§ Aim of the task:
Report how many lines in the records hold the string "личного"; give the number and nothing else.

§ Provided information:
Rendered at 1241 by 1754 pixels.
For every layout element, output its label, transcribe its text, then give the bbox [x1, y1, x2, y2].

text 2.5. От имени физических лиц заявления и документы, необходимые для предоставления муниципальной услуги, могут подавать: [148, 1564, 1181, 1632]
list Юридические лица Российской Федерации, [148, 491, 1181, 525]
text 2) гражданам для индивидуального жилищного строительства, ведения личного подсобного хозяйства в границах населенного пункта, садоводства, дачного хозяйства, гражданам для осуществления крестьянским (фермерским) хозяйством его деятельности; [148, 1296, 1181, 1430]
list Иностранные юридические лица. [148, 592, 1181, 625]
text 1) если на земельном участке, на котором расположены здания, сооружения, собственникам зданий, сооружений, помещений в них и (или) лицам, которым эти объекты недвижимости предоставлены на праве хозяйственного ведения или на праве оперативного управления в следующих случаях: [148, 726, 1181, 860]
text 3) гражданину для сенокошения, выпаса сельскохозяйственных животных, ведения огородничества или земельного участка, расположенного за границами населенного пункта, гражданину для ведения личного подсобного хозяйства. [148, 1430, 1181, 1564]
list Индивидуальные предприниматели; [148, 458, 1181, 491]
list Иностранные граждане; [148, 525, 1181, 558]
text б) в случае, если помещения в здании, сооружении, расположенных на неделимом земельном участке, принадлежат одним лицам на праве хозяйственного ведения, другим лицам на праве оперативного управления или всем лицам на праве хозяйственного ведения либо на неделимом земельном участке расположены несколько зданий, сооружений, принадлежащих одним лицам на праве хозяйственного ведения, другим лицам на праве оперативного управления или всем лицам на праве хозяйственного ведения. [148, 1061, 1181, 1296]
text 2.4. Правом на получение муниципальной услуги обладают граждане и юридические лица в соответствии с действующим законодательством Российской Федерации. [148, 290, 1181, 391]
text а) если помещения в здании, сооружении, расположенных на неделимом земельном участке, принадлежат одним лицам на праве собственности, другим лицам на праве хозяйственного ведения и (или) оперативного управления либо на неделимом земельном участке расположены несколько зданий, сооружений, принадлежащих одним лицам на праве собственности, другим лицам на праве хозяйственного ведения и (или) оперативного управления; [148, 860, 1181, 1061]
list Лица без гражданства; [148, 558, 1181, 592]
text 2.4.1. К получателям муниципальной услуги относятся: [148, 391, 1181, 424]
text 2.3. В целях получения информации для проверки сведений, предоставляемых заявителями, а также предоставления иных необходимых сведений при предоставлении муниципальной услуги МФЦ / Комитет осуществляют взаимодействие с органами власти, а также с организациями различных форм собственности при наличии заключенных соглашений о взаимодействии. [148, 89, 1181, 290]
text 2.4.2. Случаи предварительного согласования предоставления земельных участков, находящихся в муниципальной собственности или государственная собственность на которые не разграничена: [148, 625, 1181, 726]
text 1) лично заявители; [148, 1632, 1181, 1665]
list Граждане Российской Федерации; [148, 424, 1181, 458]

§ Written reply:
2